As banks go, Starling has generally been pretty free of scandals, in fact, the challenger bank routinely places in the top two of the Competition and Markets Authority (CMA)’s customer satisfaction league tables, alongside Monzo.

And in 2023, everything seemed fine and dandy at Starling, with profits reaching an all time high of £195m. However, things took a bit of turn this year, as regulatory scrutiny on financial fraud heated up. For Starling Bank, this amounted to a £29m fine handed to it in October by the FCA for failings in its financial crime prevention measures.

From 2017 to 2023, Starling’s customer base grew from 43,000 to almost four million, and in that time the FCA said Starling did not implement adequate measures to prevent “high-risk” customers from opening accounts. Between 2021 and 2023, Starling opened 49,000 of these concerning accounts, prompting the FCA’s executive director of enforcement and market oversight to describe its screening controls as “shockingly lax”.

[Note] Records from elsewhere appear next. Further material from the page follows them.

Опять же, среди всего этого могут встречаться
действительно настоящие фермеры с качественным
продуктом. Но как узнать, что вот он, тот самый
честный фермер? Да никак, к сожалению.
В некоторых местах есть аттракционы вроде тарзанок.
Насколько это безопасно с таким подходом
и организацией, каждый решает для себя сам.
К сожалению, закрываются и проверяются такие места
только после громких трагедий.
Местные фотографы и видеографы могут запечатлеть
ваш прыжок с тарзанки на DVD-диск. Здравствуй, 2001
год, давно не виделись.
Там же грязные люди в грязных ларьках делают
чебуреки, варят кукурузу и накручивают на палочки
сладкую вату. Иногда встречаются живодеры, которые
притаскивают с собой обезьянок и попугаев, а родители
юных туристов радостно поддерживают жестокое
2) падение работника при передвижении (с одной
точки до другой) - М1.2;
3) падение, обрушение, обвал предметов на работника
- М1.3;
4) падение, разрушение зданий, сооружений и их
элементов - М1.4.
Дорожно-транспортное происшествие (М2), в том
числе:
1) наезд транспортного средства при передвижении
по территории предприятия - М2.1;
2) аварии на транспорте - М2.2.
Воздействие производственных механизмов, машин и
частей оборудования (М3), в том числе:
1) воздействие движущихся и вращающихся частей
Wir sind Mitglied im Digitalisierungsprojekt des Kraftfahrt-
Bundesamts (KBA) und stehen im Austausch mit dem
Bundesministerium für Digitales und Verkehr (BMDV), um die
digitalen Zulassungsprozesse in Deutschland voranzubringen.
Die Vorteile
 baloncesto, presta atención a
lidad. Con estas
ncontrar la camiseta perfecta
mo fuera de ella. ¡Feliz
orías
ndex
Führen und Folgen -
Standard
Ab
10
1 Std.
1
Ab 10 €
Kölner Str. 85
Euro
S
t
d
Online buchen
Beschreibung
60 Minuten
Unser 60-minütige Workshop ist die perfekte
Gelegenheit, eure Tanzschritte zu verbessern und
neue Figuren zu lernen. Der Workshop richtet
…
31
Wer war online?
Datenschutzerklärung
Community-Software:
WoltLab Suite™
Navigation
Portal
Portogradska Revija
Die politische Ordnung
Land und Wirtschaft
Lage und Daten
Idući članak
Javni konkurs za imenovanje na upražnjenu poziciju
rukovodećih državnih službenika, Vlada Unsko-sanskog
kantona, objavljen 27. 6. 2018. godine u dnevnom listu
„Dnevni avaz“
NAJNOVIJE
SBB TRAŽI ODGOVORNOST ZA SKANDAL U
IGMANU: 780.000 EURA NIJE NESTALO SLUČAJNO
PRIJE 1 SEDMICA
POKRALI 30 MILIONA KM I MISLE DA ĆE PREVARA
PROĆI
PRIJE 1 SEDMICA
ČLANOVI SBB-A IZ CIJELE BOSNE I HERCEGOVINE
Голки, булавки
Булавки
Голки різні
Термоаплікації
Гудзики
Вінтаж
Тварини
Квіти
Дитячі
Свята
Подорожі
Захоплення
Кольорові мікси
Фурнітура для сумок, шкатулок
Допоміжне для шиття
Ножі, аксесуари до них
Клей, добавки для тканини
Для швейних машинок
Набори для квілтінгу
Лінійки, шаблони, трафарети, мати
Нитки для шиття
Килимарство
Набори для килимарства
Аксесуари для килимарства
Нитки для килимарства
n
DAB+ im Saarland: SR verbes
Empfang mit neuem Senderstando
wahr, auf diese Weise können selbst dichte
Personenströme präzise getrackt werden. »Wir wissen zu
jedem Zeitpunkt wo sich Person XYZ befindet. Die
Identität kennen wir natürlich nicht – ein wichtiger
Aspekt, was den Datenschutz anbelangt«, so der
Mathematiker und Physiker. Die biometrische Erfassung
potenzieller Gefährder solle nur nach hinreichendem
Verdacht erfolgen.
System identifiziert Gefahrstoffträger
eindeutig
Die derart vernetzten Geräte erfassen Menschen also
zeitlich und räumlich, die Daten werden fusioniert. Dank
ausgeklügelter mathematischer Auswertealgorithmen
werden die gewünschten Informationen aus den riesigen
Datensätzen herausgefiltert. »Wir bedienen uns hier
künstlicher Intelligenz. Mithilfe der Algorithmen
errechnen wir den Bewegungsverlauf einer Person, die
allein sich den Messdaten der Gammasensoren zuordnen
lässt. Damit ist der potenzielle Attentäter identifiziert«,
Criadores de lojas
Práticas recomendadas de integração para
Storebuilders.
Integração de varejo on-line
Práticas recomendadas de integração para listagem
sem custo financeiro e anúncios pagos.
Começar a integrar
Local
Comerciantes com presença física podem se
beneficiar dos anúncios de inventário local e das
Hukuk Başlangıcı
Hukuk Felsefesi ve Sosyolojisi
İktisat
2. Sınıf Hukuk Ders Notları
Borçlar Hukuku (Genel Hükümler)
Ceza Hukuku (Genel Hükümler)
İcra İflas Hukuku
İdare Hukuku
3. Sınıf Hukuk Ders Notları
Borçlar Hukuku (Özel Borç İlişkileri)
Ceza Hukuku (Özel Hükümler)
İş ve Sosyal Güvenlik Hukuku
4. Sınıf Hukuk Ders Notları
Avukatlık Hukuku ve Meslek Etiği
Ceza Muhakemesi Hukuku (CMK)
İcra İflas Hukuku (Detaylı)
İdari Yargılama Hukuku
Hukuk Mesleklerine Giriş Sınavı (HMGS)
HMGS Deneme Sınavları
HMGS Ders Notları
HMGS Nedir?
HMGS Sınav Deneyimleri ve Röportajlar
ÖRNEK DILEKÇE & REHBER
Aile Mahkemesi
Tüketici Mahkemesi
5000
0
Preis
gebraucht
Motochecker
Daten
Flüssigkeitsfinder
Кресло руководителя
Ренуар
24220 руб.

It’s been a big year for fraud in the UK, and cases like Starling – as well as the reveal that Revolut was named in more fraud complaints than any major UK bank in the past year – may well be suggesting the cracks are showing in Britain’s shiny new tech-driven banking sector. Still, with Starling profits growing around 500% from 2022 to 2023, hopefully it can make a few more hires in its financial crime prevention team.

Nice – Mike Lynch, pioneer of the UK tech industry

Image credit: The Royal Society

Few entrepreneurs can claim to have had the impact on the British tech industry that Lynch had.

Often dubbed Britain’s Bill Gates, Lynch in his life blazed the trail for UK tech firms to reach the heights seen in Silicon Valley.

From Autonomy to Invoke Capital to Darktrace, Lynch did far more than his share to elevate the standing of the UK tech industry.

The tragedy of Lynch’s passing in August was made all the worse by the fact that it came from a celebration of his acquittal.

What was meant to be the start of a new chapter of freedom after more than a decade of legal challenges sadly turned out to be the end for Lynch and his young daughter.

He may never be replaced in the UK tech industry, but thanks to his impact, thousands of budding entrepreneurs have the opportunity to give it a go.